Besides the fabulous health benefits, Goat Cheese, Beet and Roasted Parsnip with Herbs Dip contains a beautiful blend of flavors. Goat cheese (or authentic Feta) is creamy and salty.
Roasted parsnips and cooked red beets offer a subtle smokey sweet flavor, and the herbs (fresh rosemary and thyme) provide an aromatic earthy pine taste that complements root vegetables, goat cheese, and toasted walnuts. Enjoy!
New to cooking with parsnip? Stop by Vermilion Roots for Christine's delicious Winter Vegetables in Coconut Milk (Bubur Cha Cha).

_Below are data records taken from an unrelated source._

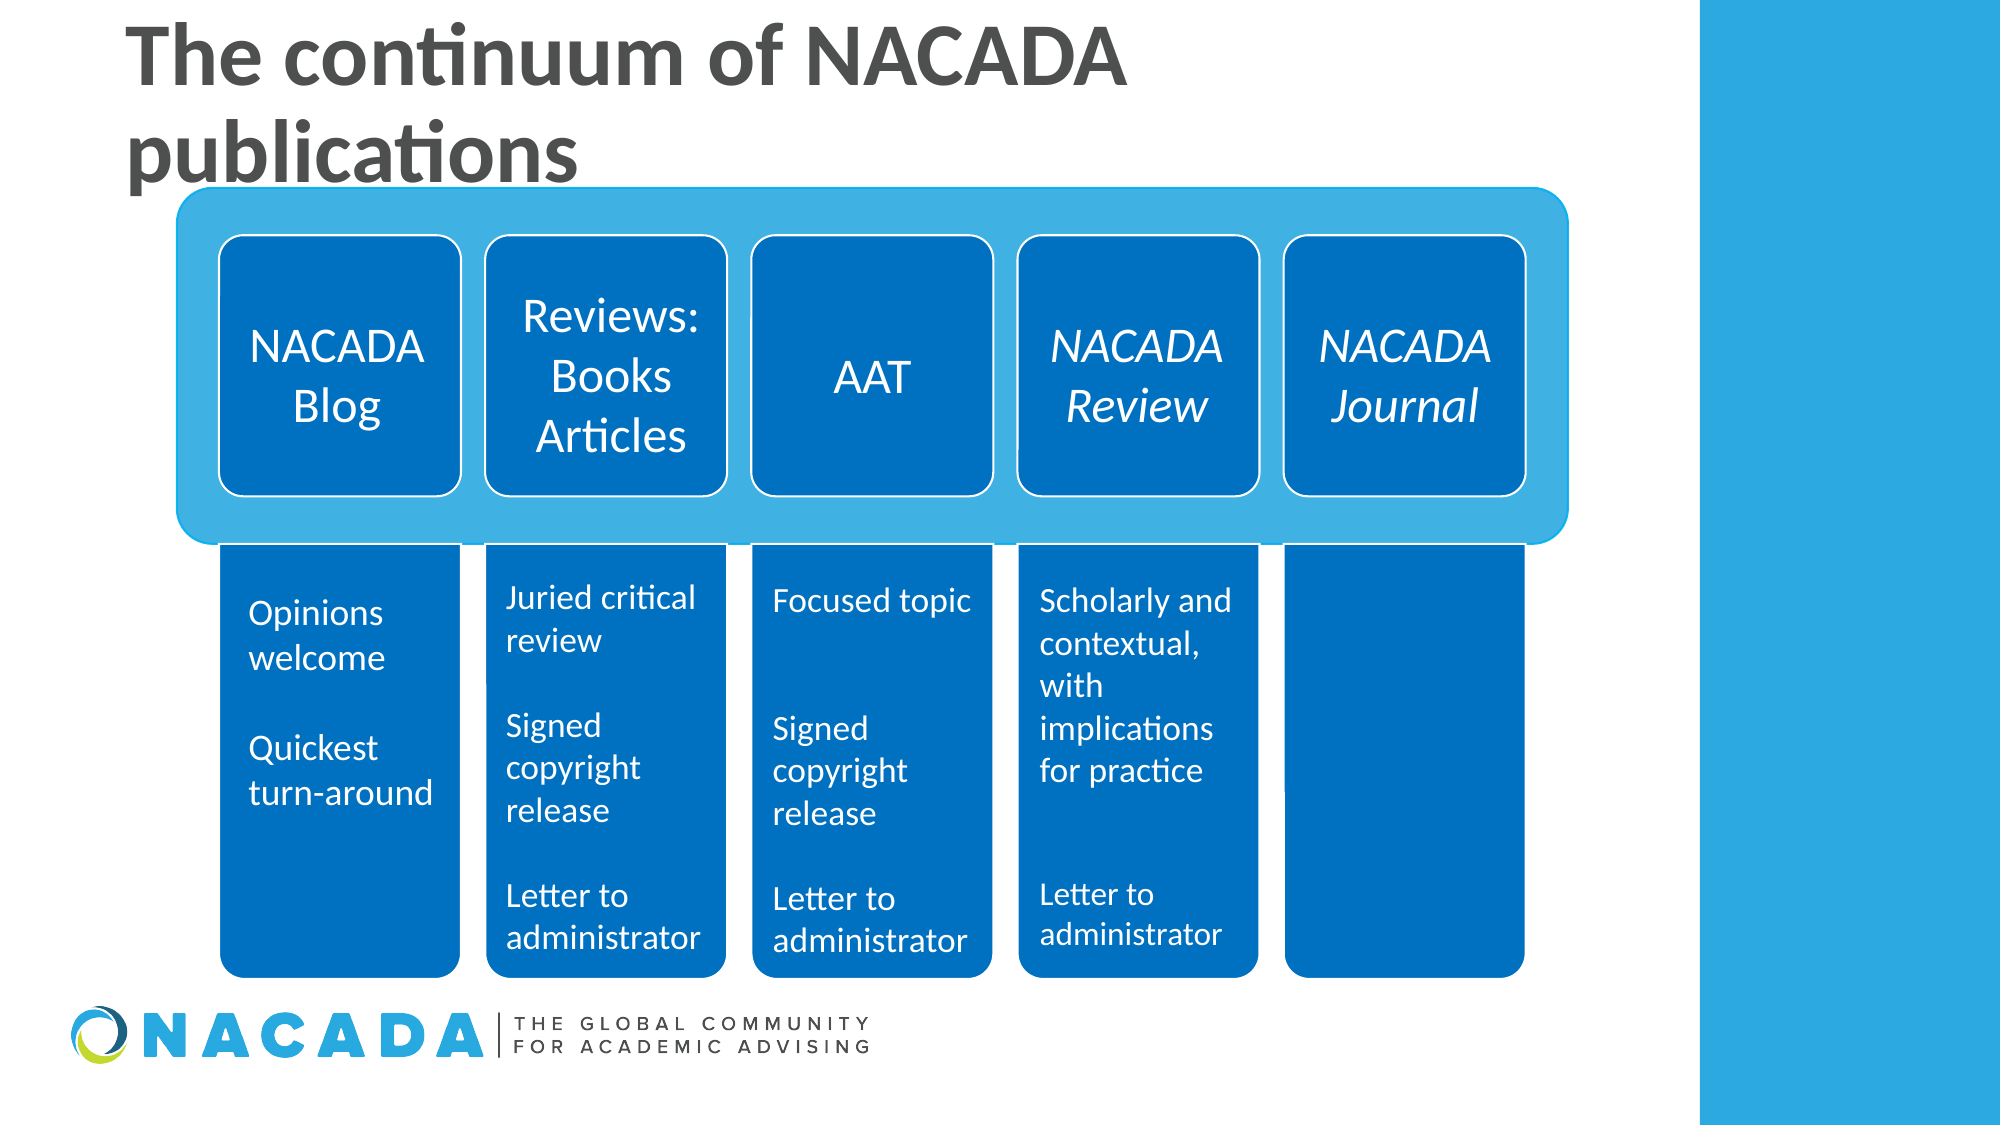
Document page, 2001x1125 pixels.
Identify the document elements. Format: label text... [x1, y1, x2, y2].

picture [71, 1006, 868, 1064]
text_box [176, 187, 1568, 979]
title The continuum of NACADA publications [110, 0, 1606, 211]
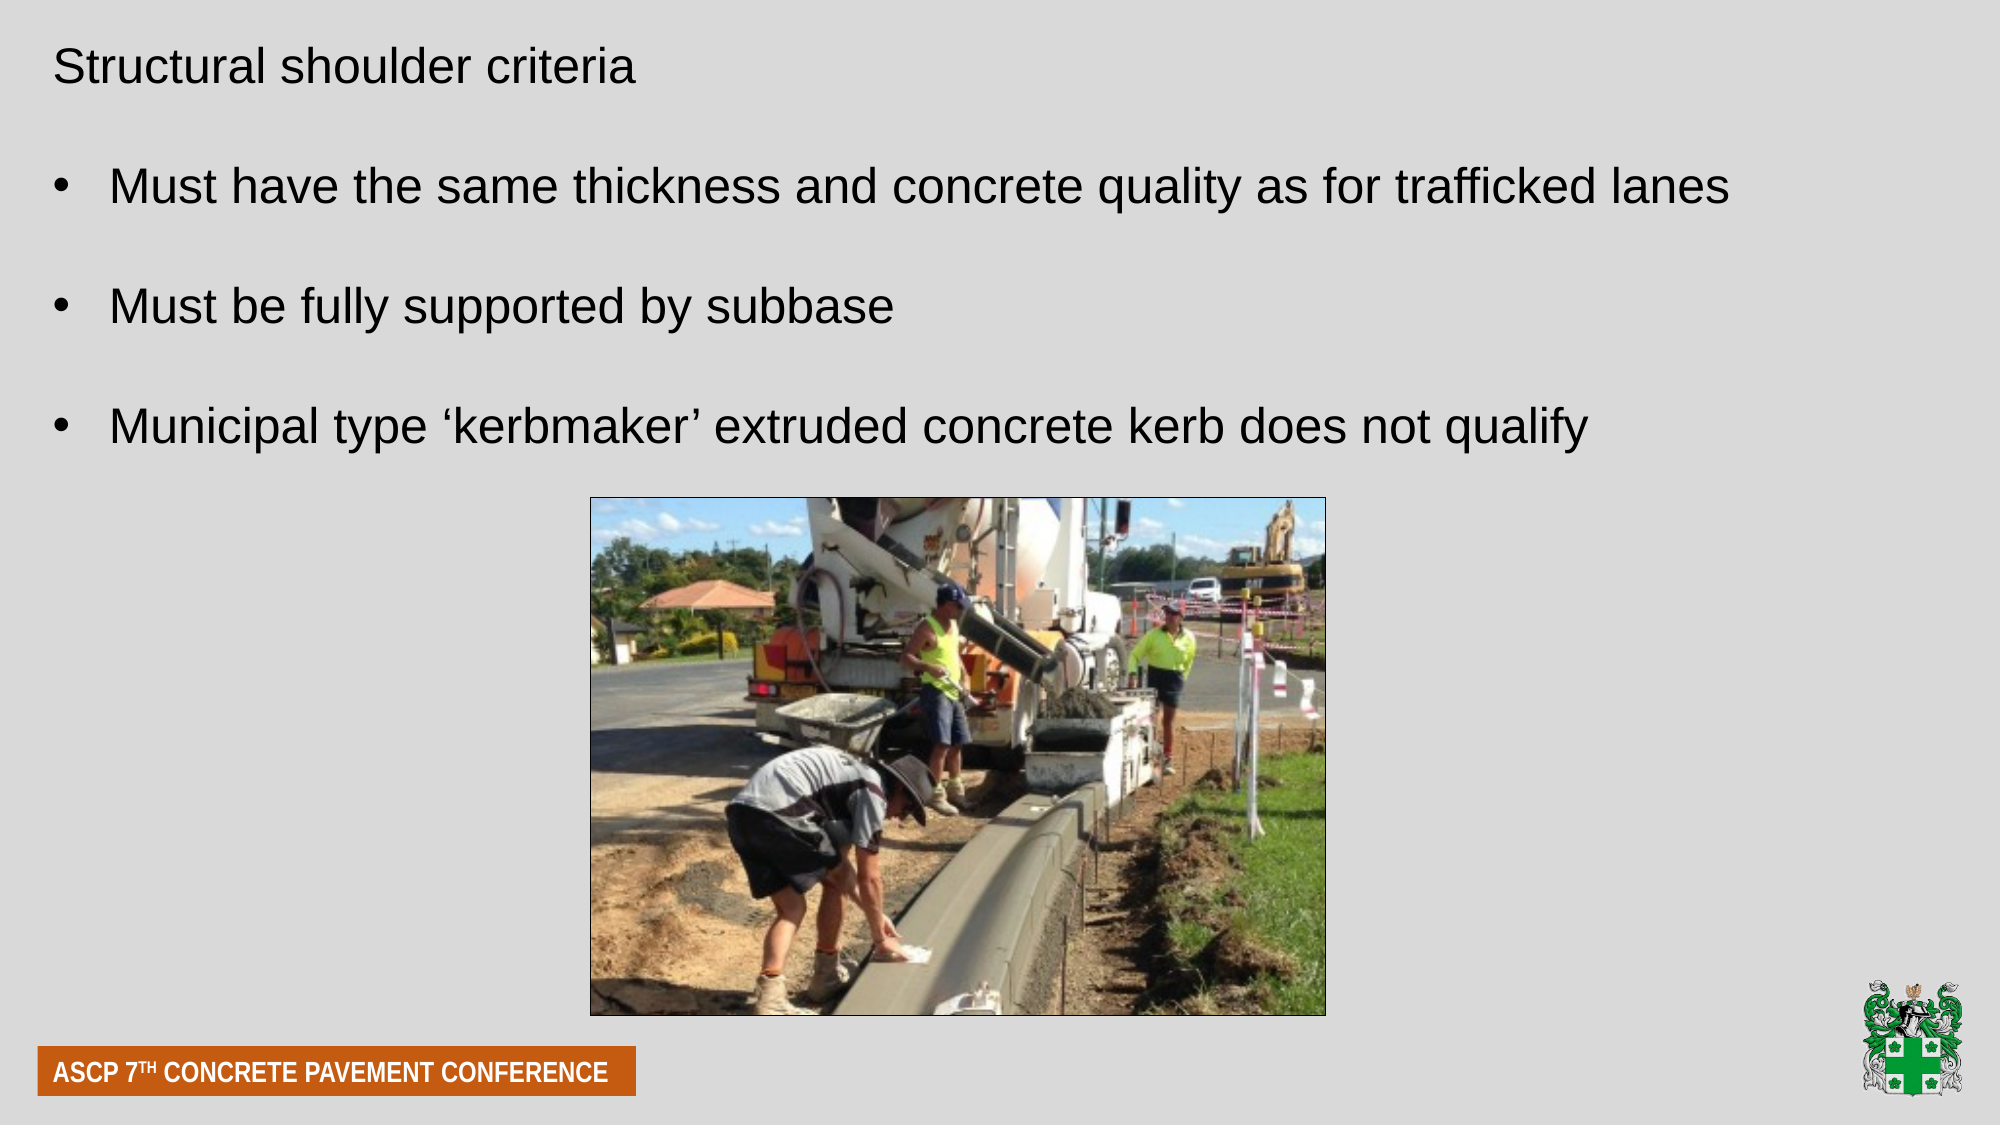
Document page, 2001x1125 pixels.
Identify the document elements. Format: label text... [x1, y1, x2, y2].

What are some delicious ways you use parsnip? Do you have a favorite go-to dip for snacking? Comment below. I would love to hear from you.
Beet, Roasted Parsnip and Goat Cheese Herb Dip Recipe
4-5 small beetroots*
3 medium parsnips, washed and peeled
1/4 cup walnuts, chopped (toasted, optional)
1/3-1/2 cup goat cheese or authentic Greek feta
2 tbsp olive oil
2 tsp chopped fresh thyme, plus more for garnish
2 tsp chopped rosemary, plus more for garnish
salt and pepper to taste
*If using fresh beets, roast 3-4 medium beets for about 30-35 minutes until tender. Remove skins if desired. If using ready-to-eat baby beets, use 4-5.
This is not a paid or sponsored review. I promote everything BEETastic, and although I prefer using fresh beets, I also appreciate and support Love Beets' pre-cooked ready-to-eat beets because they allow everyone to enjoy healthy beets without the mess and fuss.
1. Preheat oven to 425 F degrees.
2. Toss parsnip with 1 tsp olive oil. Wrap in aluminum foil (enclose with parchment paper in-between foil and parsnip if not a fan of aluminum foil) and roast for about 25 minutes. If roasting beets (not using ready-to-eat baby beets, such as Love Beets), follow these roasted beet directions.
3. Remove parsnips and/or beets from oven and cool.
4. Toss all ingredients into food processor and blend until smooth.
5. Garnish with extra goat cheese, thyme, and rosemary.
6. Serve dip with a fresh baguette, veggies, or rice (gluten-free) crackers.